--- ACTIVITY ---
Please reproduce every one of the records below word for word.

--- EXTRACTED INFORMATION ---
------------------------------------------------------------------------
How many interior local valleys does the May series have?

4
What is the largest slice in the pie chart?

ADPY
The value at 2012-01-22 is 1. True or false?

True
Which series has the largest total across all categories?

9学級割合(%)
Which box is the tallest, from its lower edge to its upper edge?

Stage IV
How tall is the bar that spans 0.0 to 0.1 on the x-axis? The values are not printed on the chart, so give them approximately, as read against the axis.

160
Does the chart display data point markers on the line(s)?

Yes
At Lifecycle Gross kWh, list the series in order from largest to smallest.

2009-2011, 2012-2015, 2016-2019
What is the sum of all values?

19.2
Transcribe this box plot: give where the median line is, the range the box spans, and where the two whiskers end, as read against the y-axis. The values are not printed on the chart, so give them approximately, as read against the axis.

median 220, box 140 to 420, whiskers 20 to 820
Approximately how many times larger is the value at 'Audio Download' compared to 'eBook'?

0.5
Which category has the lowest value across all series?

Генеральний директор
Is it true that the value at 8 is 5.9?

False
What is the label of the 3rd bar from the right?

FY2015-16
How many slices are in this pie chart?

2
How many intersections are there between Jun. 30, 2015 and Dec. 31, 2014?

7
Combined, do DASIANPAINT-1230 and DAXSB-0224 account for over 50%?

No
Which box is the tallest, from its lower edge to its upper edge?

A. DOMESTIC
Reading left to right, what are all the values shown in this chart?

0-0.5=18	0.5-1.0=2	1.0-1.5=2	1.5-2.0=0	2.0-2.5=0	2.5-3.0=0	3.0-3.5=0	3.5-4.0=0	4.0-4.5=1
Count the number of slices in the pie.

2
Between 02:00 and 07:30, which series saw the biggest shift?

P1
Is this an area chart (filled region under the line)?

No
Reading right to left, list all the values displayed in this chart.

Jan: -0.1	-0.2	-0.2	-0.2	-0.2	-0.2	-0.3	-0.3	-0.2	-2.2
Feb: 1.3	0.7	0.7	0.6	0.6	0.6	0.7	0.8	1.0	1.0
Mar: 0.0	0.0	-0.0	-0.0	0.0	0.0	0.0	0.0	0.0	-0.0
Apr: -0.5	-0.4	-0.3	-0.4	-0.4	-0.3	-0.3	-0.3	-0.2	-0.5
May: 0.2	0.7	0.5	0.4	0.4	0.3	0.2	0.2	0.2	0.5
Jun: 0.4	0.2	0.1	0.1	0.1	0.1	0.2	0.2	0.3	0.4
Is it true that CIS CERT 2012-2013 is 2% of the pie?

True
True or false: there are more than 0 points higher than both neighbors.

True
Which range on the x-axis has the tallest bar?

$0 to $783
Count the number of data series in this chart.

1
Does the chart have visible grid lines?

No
------------------------------------------------------------------------
--- YOUR RESPONSE ---
How many interior local valleys does the May series have?

4
What is the largest slice in the pie chart?

ADPY
The value at 2012-01-22 is 1. True or false?

True
Which series has the largest total across all categories?

9学級割合(%)
Which box is the tallest, from its lower edge to its upper edge?

Stage IV
How tall is the bar that spans 0.0 to 0.1 on the x-axis? The values are not printed on the chart, so give them approximately, as read against the axis.

160
Does the chart display data point markers on the line(s)?

Yes
At Lifecycle Gross kWh, list the series in order from largest to smallest.

2009-2011, 2012-2015, 2016-2019
What is the sum of all values?

19.2
Transcribe this box plot: give where the median line is, the range the box spans, and where the two whiskers end, as read against the y-axis. The values are not printed on the chart, so give them approximately, as read against the axis.

median 220, box 140 to 420, whiskers 20 to 820
Approximately how many times larger is the value at 'Audio Download' compared to 'eBook'?

0.5
Which category has the lowest value across all series?

Генеральний директор
Is it true that the value at 8 is 5.9?

False
What is the label of the 3rd bar from the right?

FY2015-16
How many slices are in this pie chart?

2
How many intersections are there between Jun. 30, 2015 and Dec. 31, 2014?

7
Combined, do DASIANPAINT-1230 and DAXSB-0224 account for over 50%?

No
Which box is the tallest, from its lower edge to its upper edge?

A. DOMESTIC
Reading left to right, what are all the values shown in this chart?

0-0.5=18	0.5-1.0=2	1.0-1.5=2	1.5-2.0=0	2.0-2.5=0	2.5-3.0=0	3.0-3.5=0	3.5-4.0=0	4.0-4.5=1
Count the number of slices in the pie.

2
Between 02:00 and 07:30, which series saw the biggest shift?

P1
Is this an area chart (filled region under the line)?

No
Reading right to left, list all the values displayed in this chart.

Jan: -0.1	-0.2	-0.2	-0.2	-0.2	-0.2	-0.3	-0.3	-0.2	-2.2
Feb: 1.3	0.7	0.7	0.6	0.6	0.6	0.7	0.8	1.0	1.0
Mar: 0.0	0.0	-0.0	-0.0	0.0	0.0	0.0	0.0	0.0	-0.0
Apr: -0.5	-0.4	-0.3	-0.4	-0.4	-0.3	-0.3	-0.3	-0.2	-0.5
May: 0.2	0.7	0.5	0.4	0.4	0.3	0.2	0.2	0.2	0.5
Jun: 0.4	0.2	0.1	0.1	0.1	0.1	0.2	0.2	0.3	0.4
Is it true that CIS CERT 2012-2013 is 2% of the pie?

True
True or false: there are more than 0 points higher than both neighbors.

True
Which range on the x-axis has the tallest bar?

$0 to $783
Count the number of data series in this chart.

1
Does the chart have visible grid lines?

No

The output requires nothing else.